Willis became the third Greenback player in the last four years to win the coveted Tennessee Titans Mr. Football Award.

“At the start of the season, I really wouldn’t have thought about it. They released that preseason Mr. Football finalists thing, and I didn’t really pay no mind to it,” Willis said. “I never thought about winning one of those before, I just wanted to go out there and play and win and have a successful season. It was about, I think, the second playoff game that I even started to think about Mr. Football again. I was really surprised when I got up on stage and they said my name, so that was a good honor and that was a fun moment.”

Ryan has coached a plethora of talented players over the years but has rarely seen an athlete with Willis’ size and ability in high school.

“At Rhea County, we had a kid go to Clemson to play receiver so I’ve seen some good kids. I’ve coached receivers at (University of Tennessee at Chattanooga), so I’ve been around some good athletes but not many with size of Holden,” Ryan said. “When you’re talking about a kid that’s 6’4” and that is as much as 205 pounds and he’s still running a good time and he’s still got good quickness and capable of doing lots of different things ... hand-eye coordination is really good, route running is really good. You don’t see that on an everyday basis by no means, so Holden is definitely a special athlete, and God’s gifted him with the ability to do a lot of different things.”

Heading to college

Willis was recruited heavily during 2019 by several Division 1 schools and even received late interest from the University of Tennessee but decided in February to sign with the University of South Florida.

He is expected to make an impact as a hybrid tight end for the Bulls under head coach and former Clemson offensive coordinator Jeff Scott.

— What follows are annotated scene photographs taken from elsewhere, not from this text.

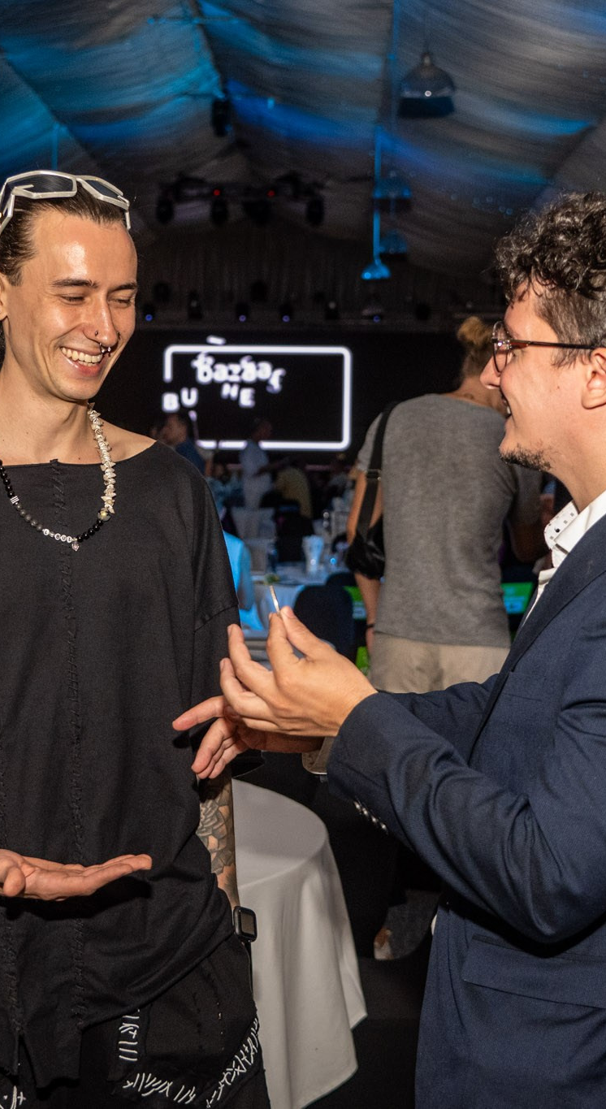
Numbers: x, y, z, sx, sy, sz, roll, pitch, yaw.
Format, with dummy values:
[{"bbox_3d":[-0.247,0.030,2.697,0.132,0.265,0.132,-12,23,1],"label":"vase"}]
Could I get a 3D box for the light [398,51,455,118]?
[{"bbox_3d":[0.947,-3.619,12.400,0.420,0.460,0.420,1,3,0],"label":"light"}]

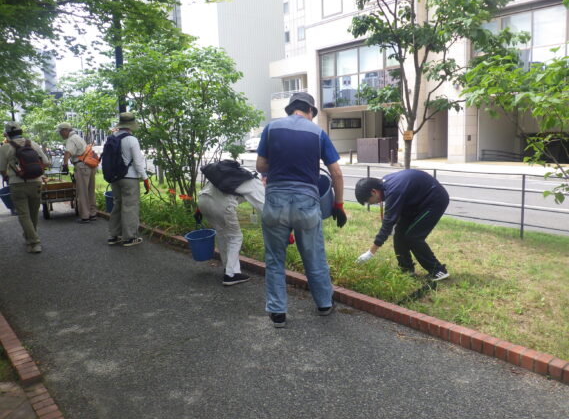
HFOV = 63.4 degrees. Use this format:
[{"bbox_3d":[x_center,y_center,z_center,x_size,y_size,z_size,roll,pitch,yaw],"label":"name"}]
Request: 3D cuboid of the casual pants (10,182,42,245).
[{"bbox_3d":[-3.301,0.038,5.912,0.310,0.840,0.370,7,12,43],"label":"casual pants"}]

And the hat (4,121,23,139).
[{"bbox_3d":[-3.446,-1.021,5.838,0.180,0.150,0.260,-10,5,-44],"label":"hat"}]

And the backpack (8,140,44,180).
[{"bbox_3d":[-3.206,-0.599,5.742,0.220,0.450,0.310,-1,13,45],"label":"backpack"}]

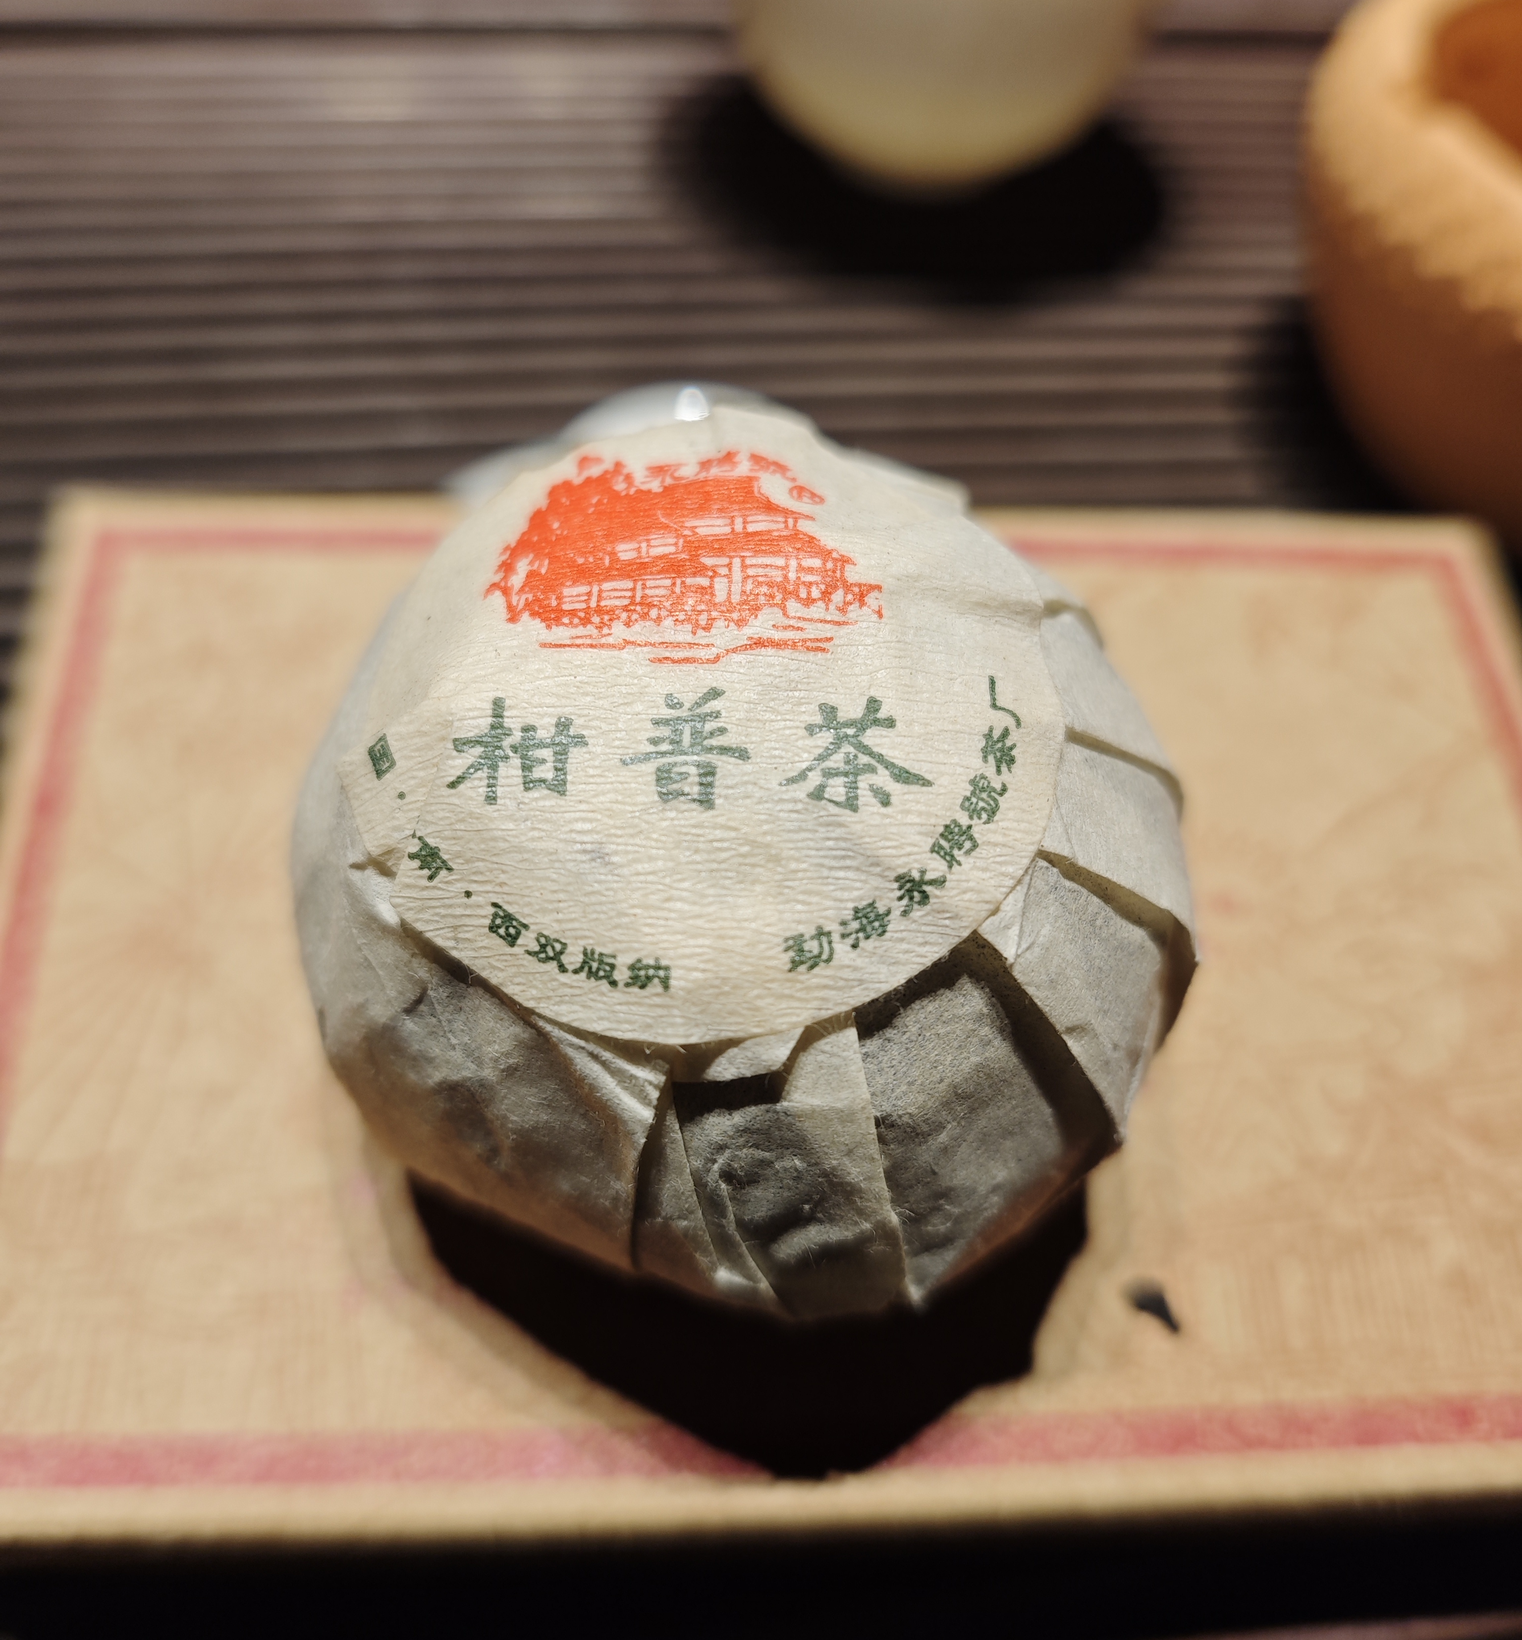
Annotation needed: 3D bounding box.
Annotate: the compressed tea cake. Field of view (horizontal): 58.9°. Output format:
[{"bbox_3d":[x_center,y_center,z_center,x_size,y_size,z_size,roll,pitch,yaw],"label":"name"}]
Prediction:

“There were some schools excited about him playing tight end/H-back, and he wasn’t sure that was the route that he wanted to go early on in the process and was still wanting to see what kind of offers he would get as a receiver,” Ryan said. “All I can tell you is based on what I know about Holden and what I know about what the coach said, his primary position coach thinks that Holden can come in ... but he’s going to have to get in the weight room and build some upper body strength.”

Willis is expected to report to Tampa later in the summer and will continue working out on his own to prepare.

“I’m slowly starting to wrap my mind around it a little more, and it’s actually become more of a college life and it is very different from high school football,” he said. “We’re still two months away from going down there, and I’m having to wake up every morning Monday through Thursday at 10 a.m. to do one-hour group calls with the whole offensive team and offensive position coaches. We’re learning the playbook every morning. The workouts are high intensity. They’re staying on top of you about your weight. It’s a big step and it’s all different, but I’m all for it and I’m ready to go.”